Let’s take incitement, for example.

The Supreme Court has held that “advocacy of the use of force” is unprotected when it directs people or groups to take lawless action or “is likely to incite or produce such action.” So did you watch TV on January 6? Did you witness five hours of lawless action both inside and outside the U.S. Capitol? Did you also read or hear the dozens or maybe hundreds of lies and misstatements about the 2020 election that encouraged Trump supporters to go to Washington to “stop the steal?” I did, and frankly, I think those three simple words in quotes are sufficient to invalidate Trump’s First Amendment protection as far as Facebook is concerned.

And now let’s talk about fraud.

Officially, the Supreme Court said in 1974 that there is “no Constitutional value in false statements of fact,” and developed a framework that enumerated four such areas for exclusion from First Amendment protection, including false statements that can be subject to civil or criminal liability or are punishable under libel and slander laws. While not all false statements constitute fraud, I looked up the definition of fraud in the dictionary and Donald Trump’s photo was there.

Before he was elected in 2016—when he thought he was going to lose—Trump began a phony narrative that the election would be “rigged” by Democrats to make sure he had no chance to win.

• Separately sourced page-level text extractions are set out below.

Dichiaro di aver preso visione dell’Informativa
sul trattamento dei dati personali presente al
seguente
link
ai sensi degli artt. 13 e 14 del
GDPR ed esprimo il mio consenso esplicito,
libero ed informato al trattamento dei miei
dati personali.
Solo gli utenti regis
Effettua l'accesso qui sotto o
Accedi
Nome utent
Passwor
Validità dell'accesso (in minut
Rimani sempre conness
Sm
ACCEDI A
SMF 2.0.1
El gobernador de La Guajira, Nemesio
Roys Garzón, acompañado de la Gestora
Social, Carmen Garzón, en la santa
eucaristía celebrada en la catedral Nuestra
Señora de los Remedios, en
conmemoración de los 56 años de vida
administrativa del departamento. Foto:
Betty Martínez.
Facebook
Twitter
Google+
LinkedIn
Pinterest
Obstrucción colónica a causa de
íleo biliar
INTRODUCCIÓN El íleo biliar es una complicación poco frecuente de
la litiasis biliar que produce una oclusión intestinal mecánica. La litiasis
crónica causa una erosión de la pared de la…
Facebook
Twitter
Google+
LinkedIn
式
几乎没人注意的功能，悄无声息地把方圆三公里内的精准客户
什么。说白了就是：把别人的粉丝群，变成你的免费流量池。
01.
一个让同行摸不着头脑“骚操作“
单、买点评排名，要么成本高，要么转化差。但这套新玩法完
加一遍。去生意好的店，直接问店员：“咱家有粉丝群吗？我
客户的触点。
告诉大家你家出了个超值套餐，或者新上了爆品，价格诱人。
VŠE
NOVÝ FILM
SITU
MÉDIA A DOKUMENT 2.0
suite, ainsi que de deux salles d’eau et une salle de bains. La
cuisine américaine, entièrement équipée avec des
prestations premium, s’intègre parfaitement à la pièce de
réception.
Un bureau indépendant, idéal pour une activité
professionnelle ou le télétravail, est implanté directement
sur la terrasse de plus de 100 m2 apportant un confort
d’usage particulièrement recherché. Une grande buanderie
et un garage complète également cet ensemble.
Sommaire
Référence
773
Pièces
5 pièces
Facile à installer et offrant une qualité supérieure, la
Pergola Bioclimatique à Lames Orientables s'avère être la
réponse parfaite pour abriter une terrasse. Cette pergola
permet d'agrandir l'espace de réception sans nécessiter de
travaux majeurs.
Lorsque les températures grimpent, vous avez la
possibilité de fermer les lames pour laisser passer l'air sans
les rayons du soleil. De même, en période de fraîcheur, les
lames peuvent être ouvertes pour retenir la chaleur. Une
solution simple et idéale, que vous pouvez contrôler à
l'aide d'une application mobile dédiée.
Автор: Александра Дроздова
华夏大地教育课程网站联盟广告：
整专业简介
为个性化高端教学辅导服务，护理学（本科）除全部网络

That claim failed miserably when he was elected, but that didn’t stop him from rolling it out again in 2020 with unfounded and debunked claims of widespread voter fraud which he said was occurring, remarkably, only in those toss-up states that Trump needed to win re-election.

When state after state investigated the claims and found them to be false, Trump filed a wheelbarrow full of lawsuits in state and federal courts, making the same claims of fraud that no one could find. All of them were dismissed, so when he couldn’t prove voter fraud in court, Trump attempted to overturn the certified election results with a series of speeches and social media posts that culminated in the January 6 rally.

Even today, after everything else has failed, he is still trying to overturn the election of Joe Biden by supporting a secret campaign to recount ballots in Arizona’s largest precinct, which, when it declares him to be the true winner, will no doubt find its way into Georgia, Pennsylvania, Wisconsin and Michigan—the other states Trump needs to claim victory. “Arizona will be the first domino to fall,” Trump has said.

So here’s the point. Donald Trump has built his entire career as a businessman, TV celebrity, real estate developer and politician on some type of fraud. That was proven in the case of Trump University, which admitted to defrauding students expecting to become millionaires; Trump charities, which are now banned in the state of New York; and even Trump’s tax returns, which show how he inflated the value of his properties to secure loans but deflated the value when tax time rolled around.

Now it’s “stop the steal” and the Big Lie that the 2020 election was taken from him by illegal voting.

I could go on, but how many examples of fraud does Facebook need to determine that Trump has forfeited his place on the social media’s daily news feed? I mean, seriously, Donald Trump is the epitome of fraud. If the epitome of fraud isn’t fraud, then there is no fraud, and for my money, if Facebook has no desire to filter out fraud, then maybe there should be no Facebook, either.

The decision has been made, we’re told. Let’s hope it was the right one. Tomorrow will tell.